Standard & Poors compiles several indices, including some related to health care. The health care ones are based on a methodology originally constructed by Milliman and AonHewitt. One intent is to track health care spending growth on a rolling twelve month basis. The most recent release includes data for the twelve months ending March 2011. The information is based on federal databases and reflects amounts actually received by health care providers–hospitals and professionals–for services. As such, it may not be completely accurate, but the trend is likely correct, since whatever biases exist probably don’t change from period to period. (S &P Index)
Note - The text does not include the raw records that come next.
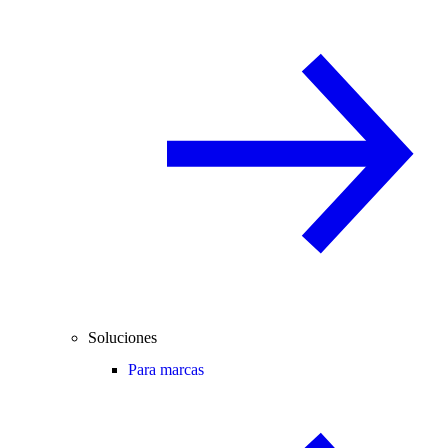
Soluciones
Para marcas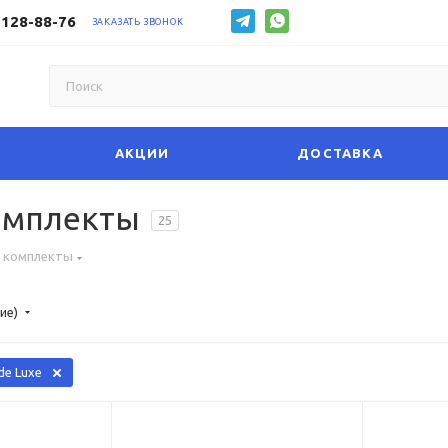
 128-88-76
ЗАКАЗАТЬ ЗВОНОК
АКЦИИ
ДОСТАВКА
омплекты
25
 комплекты
ие)
de Luxe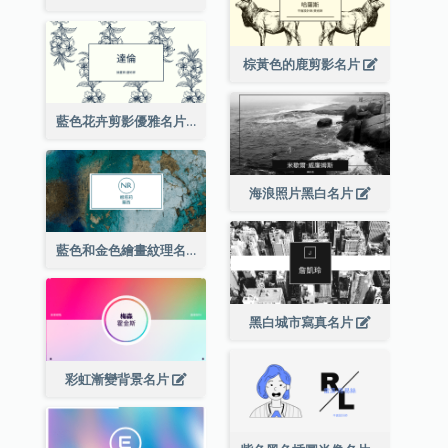
棕黃色的鹿剪影名片
藍色花卉剪影優雅名片
海浪照片黑白名片
藍色和金色繪畫紋理名片
黑白城市寫真名片
彩虹漸變背景名片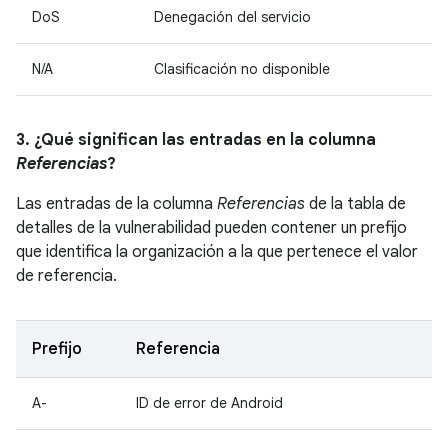
DoS
Denegación del servicio
N/A
Clasificación no disponible
3. ¿Qué significan las entradas en la columna
Referencias
?
Las entradas de la columna
Referencias
de la tabla de
detalles de la vulnerabilidad pueden contener un prefijo
que identifica la organización a la que pertenece el valor
de referencia.
Prefijo
Referencia
A-
ID de error de Android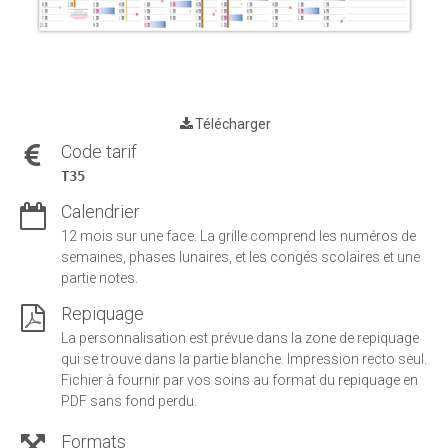
Télécharger
Code tarif
T35
Calendrier
12 mois sur une face. La grille comprend les numéros de
semaines, phases lunaires, et les congés scolaires et une
partie notes.
Repiquage
La personnalisation est prévue dans la zone de repiquage
qui se trouve dans la partie blanche. Impression recto seul.
Fichier à fournir par vos soins au format du repiquage en
PDF sans fond perdu.
Formats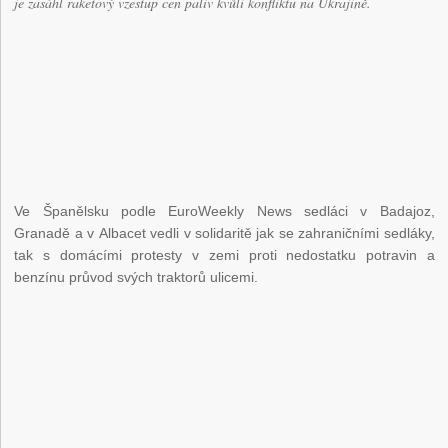
je zasáhl raketový vzestup cen paliv kvůli konfliktu na Ukrajině.
Ve Španělsku podle EuroWeekly News sedláci v Badajoz,
Granadě a v Albacet vedli v solidaritě jak se zahraničními sedláky,
tak s domácími protesty v zemi proti nedostatku potravin a
benzínu průvod svých traktorů ulicemi.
The current report shows that the average per capita spending went up by 5.77% in the last twelve months ending in March. This represents a decrease from most recent months’ rolling twelve month average, which were in the 6.1-6.3% range. The current growth rate is almost the lowest in the six year history of the index and is significantly down from its high of 8.74% for the period ending in May 2010. It should be noted, however, that this growth rate is still far above general inflation or GDP increases. For commercial insurers the rise was 7.57% and for medicare only 2.78%. This surely reflects Medicare’s ability to set prices by fiat and cost shifting to and the weaker market power of commercial insurers.
Hospital costs for Medicare rose only 1.18% but for commercial payers they went up by 8.36%. Professional services increased 4.84% for Medicare and 6.69% for commercial payers. It should be remembered that this index only shows the per capita spending increase; it does not break that into utilization and unit price components. Given other evidence, such as the Milliman report we recently profiled, most of the increase is undoubtedly on the unit price side, providing another indicator that regardless of what is happening in the broader economy, health care price inflation is alive and kicking.